Somewhere along the line we got back in touch and before I moved back to Albuquerque in March 2013, he asked me to come speak to his advanced health classes. He had wanted me to talk about suicide to the regular health classes, however, because I was leaving, it wasn’t going to fit the schedule. Instead, he asked me to reflect on my journey to these two groups of students who were near graduation and stepping into the next phase of their lives.
It wouldn’t be our last communication, but it would be my last trip to my high school and the further I get from it, the more I see that it put some ghosts of my past to rest. I have recently been thinking how that year and a half in hometown allowed me to let go and move on from so much that I had left sitting in the darkness of my memory (all relating to finding my way in the world and coping with my younger sister’s suicide). By finally sweeping the out of the darkness and out of my life, I could truly move forward in my life.
Mazz’s influence on my life was on the periphery, but it was important to who I am today. He gave me many ideas and one big opportunity that helped me find my way to who I am now..

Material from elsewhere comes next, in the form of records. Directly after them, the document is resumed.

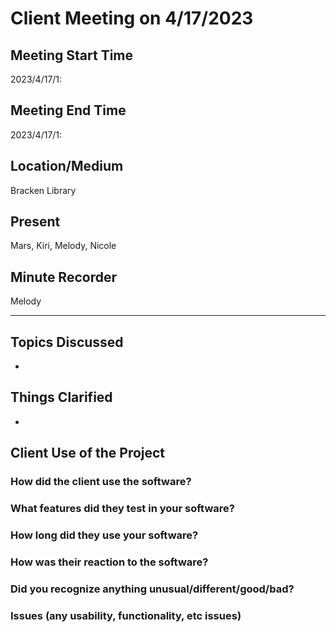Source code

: # Client Meeting on 4/17/2023

## Meeting Start Time
2023/4/17/1:

## Meeting End Time
2023/4/17/1:

## Location/Medium
Bracken Library

## Present
Mars, Kiri, Melody, Nicole

## Minute Recorder
Melody

---

## Topics Discussed
- 
## Things Clarified
- 
## Client Use of the Project
### How did the client use the software?

### What features did they test in your software?

### How long did they use your software?

### How was their reaction to the software?

### Did you recognize anything unusual/different/good/bad?

### Issues (any usability, functionality, etc issues)
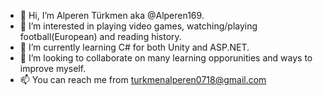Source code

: - 👋 Hi, I’m Alperen Türkmen aka @Alperen169.
- 👀 I’m interested in playing video games, watching/playing football(European) and reading history.
- 🌱 I’m currently learning C# for both Unity and ASP.NET.
- 💞️ I’m looking to collaborate on many learning opporunities and ways to improve myself.
- 📫 You can reach me from turkmenalperen0718@gmail.com

<!---
Alperen169/Alperen169 is a ✨ special ✨ repository because its `README.md` (this file) appears on your GitHub profile.
You can click the Preview link to take a look at your changes.
--->
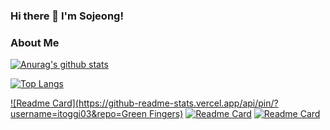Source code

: ### Hi there 👋 I'm Sojeong!

### About Me
<!-- - Blog: [My Github Blog](https://itoggi03.github.io/) -->

[![Anurag's github stats](https://github-readme-stats.vercel.app/api?username=itoggi03&count_private=true&title_color=000000&text_color=323232&show_icons=true&icon_color=e2a76f)](https://github.com/itoggi03)
<!-- [![willianrod's wakatime stats](https://github-readme-stats.vercel.app/api/wakatime?username=itoggi03)](https://github.com/itoggi03) -->
[![Top Langs](https://github-readme-stats.vercel.app/api/top-langs/?username=itoggi03&layout=compact&title_color=000000&text_color=323232&show_icons=true&icon_color=e2a76f)](https://github.com/itoggi03)

[![Readme Card](https://github-readme-stats.vercel.app/api/pin/?username=itoggi03&repo=Green Fingers)](https://github.com/itoggi03/Green-Fingers.git)
[![Readme Card](https://github-readme-stats.vercel.app/api/pin/?username=itoggi03&repo=Post-IT)](https://github.com/itoggi03/POST-IT.git)
[![Readme Card](https://github-readme-stats.vercel.app/api/pin/?username=itoggi03&repo=Doit)](https://github.com/itoggi03/Doit.git)

<!--
**itoggi03/itoggi03** is a ✨ _special_ ✨ repository because its `README.md` (this file) appears on your GitHub profile.

Here are some ideas to get you started:

- 🔭 I’m currently working on ...
- 🌱 I’m currently learning ...
- 👯 I’m looking to collaborate on ...
- 🤔 I’m looking for help with ...
- 💬 Ask me about ...
- 📫 How to reach me: ...
- 😄 Pronouns: ...
- ⚡ Fun fact: ...
-->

In one of his last messages to me– now several years ago– this was his response to the blog I had written about the 50 goals:
“How humbled i am....This simple blog i hope will give inspiration and hope to someone who reads it...and hopefully starts their journey!! its a pretty cool thing to do to put it in writing...but even ‘cooler’ when that goal becomes a reality! Keep your inspiring comments flowing and they will eventually touch the core of everyone who reads them!”
His life wasn’t as long as it should have been (are they ever?), but in that short time he inspired so many. Including me.